The New Yorker:

Josh Wardle designed one of the most popular word games of our time. Now he wants to mainstream one of the most difficult ones.

By Simon Parkin

The day Josh Wardle sold Wordle to the New York Times, in 2022, for more than a million dollars, should have been a moment of triumph. The game, which gives players six chances to guess a five-letter word, had unexpectedly become a global sensation, and Wardle had already begun to receive e-mails from puzzle designers seeking his input on their own ideas. “The underlying question was always, ‘How do I sell this to the New York Times?’ ” he told me. In their eyes, Wardle had achieved the ultimate success. Yet, as he fielded invitations from journalists, chat-show hosts, and podcast producers, Wardle felt only discombobulated, even borderline depressed.

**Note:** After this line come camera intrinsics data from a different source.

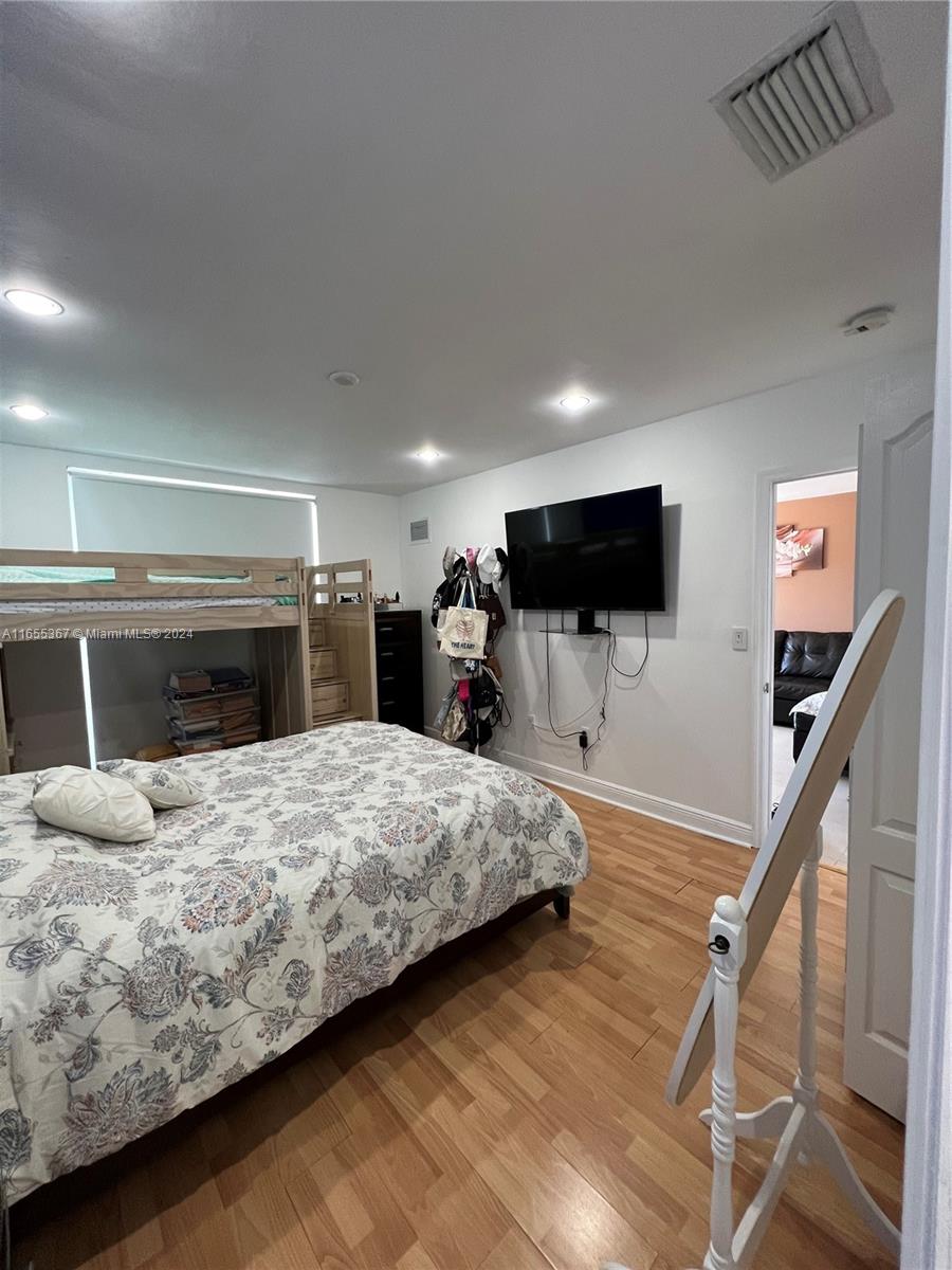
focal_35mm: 13
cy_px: 635
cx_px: 476
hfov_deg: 89.9
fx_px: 477
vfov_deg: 106.2
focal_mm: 1.57
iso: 200
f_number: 1.8
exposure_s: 1/60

The problem was not only the speed with which fame had upended his life but the fact that it had arrived uninvited. Wardle, who grew up on a farm in Wales, and who recently returned to the U.K. from Brooklyn, had built the game as a gift for his partner, Palak Shah: a bonding ritual they could share each evening. At the time, he didn’t consider himself a game designer, though play was deeply embedded in his professional life. While working as a product manager for Reddit, he had created a series of interactive projects for April Fools’ Day. One of them, from 2015, was the Button, a web page featuring a large button and a sixty-second countdown clock. Each time a visitor clicked the button, it reset the timer; if no one pressed it before the clock reached zero, the project would end. More than a million people participated before the countdown finally expired, three months later.